**EXERCISE PROMPT**: Below are records to return verbatim; the pictures are to be dropped.

[Items from a dataset]

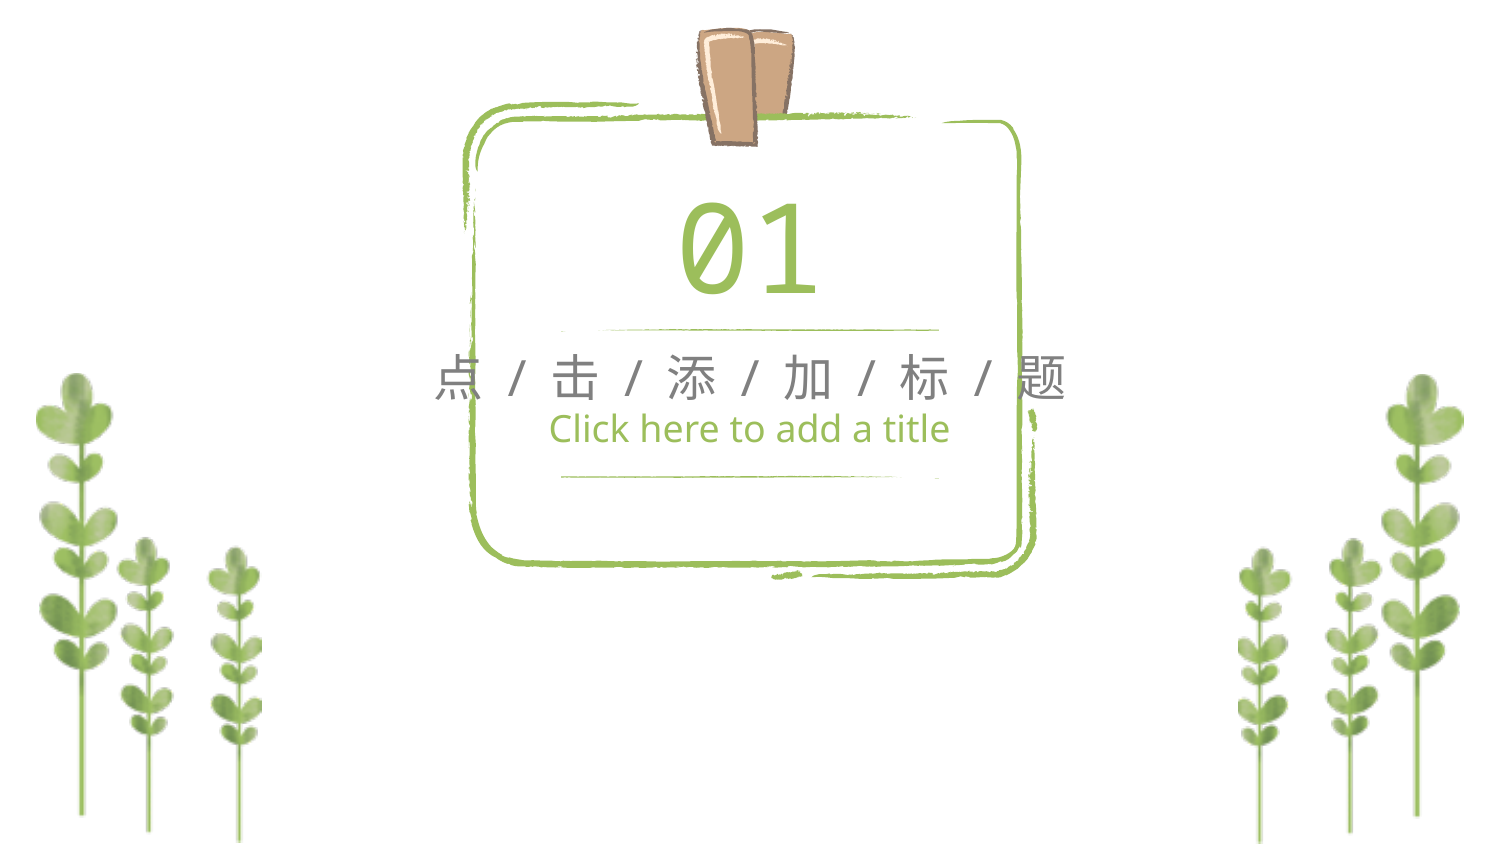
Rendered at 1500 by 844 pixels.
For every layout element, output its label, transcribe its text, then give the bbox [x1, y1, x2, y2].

picture [36, 373, 262, 843]
text_box 点/击/添/加/标/题 [1038, 339, 1093, 415]
picture [462, 27, 1038, 580]
picture [1237, 374, 1464, 844]
text_box 点/击/添/加/标/题 [407, 339, 462, 415]
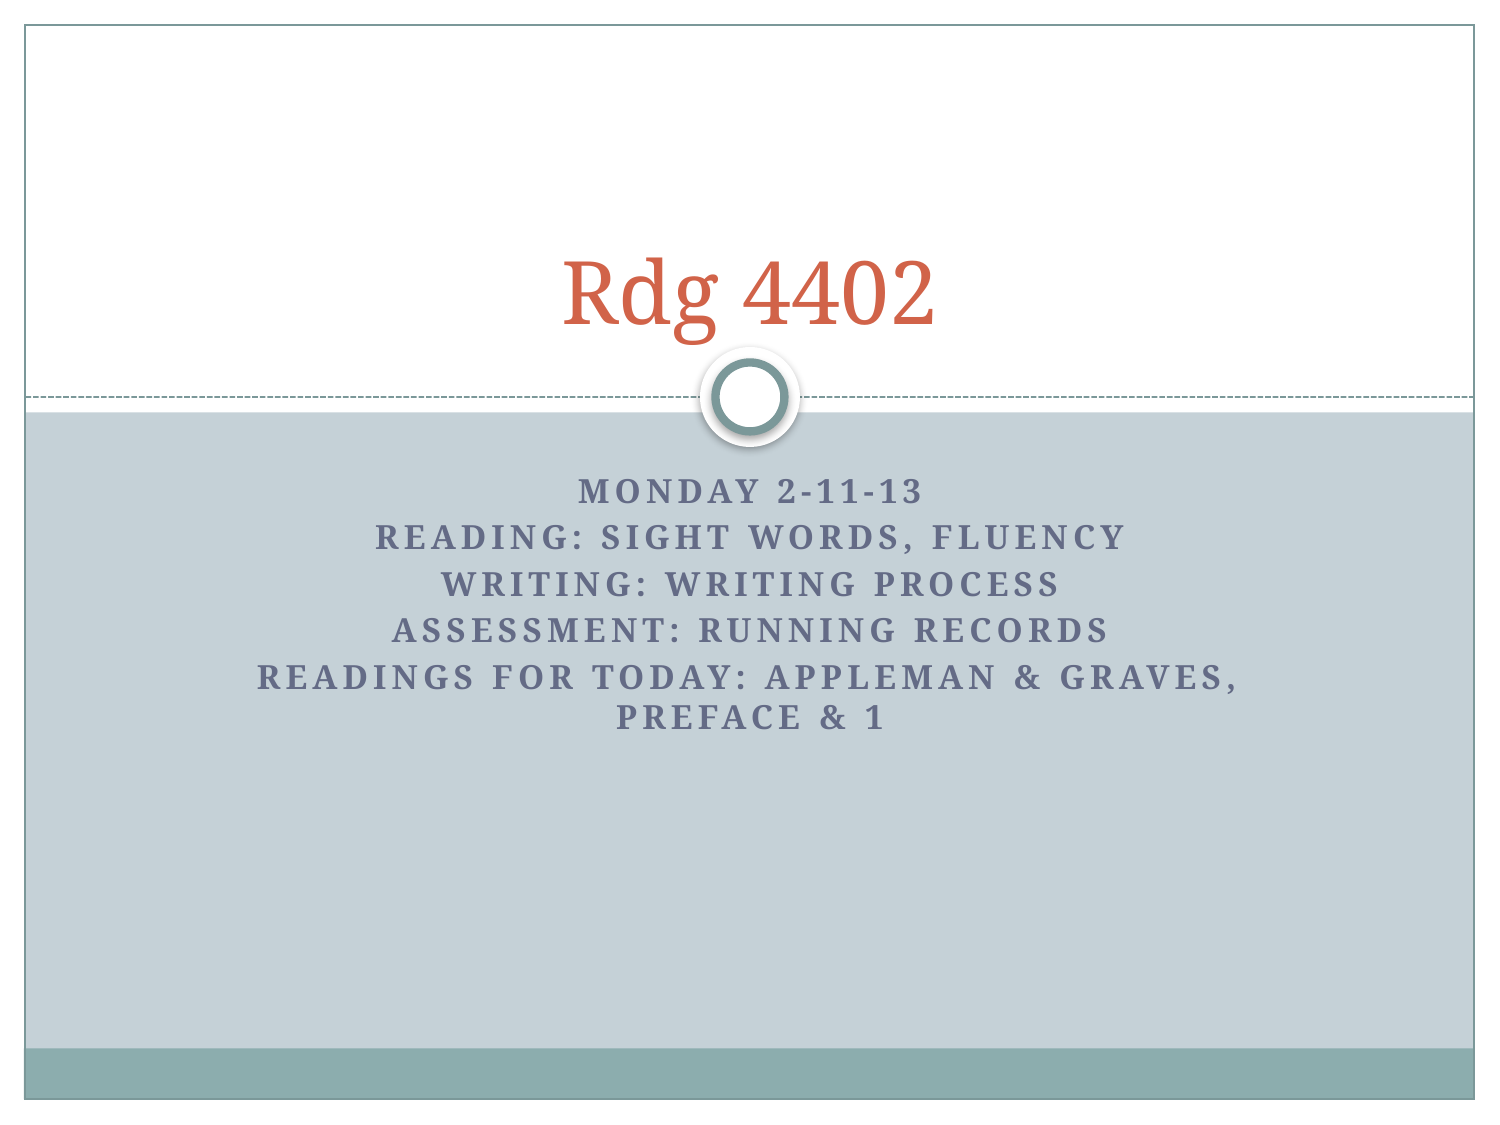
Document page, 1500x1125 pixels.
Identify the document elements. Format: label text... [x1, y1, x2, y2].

**FINAL ANSWER**:
Rendered at 1500 by 844 pixels.
For every layout element, output its label, transcribe its text, then give the bbox [x1, y1, x2, y2].

picture [36, 373, 262, 843]
text_box 点/击/添/加/标/题 [1038, 339, 1093, 415]
picture [462, 27, 1038, 580]
picture [1237, 374, 1464, 844]
text_box 点/击/添/加/标/题 [407, 339, 462, 415]
Document page, 1500x1125 pixels.
Identify the document elements. Format: label text... [x1, y1, x2, y2].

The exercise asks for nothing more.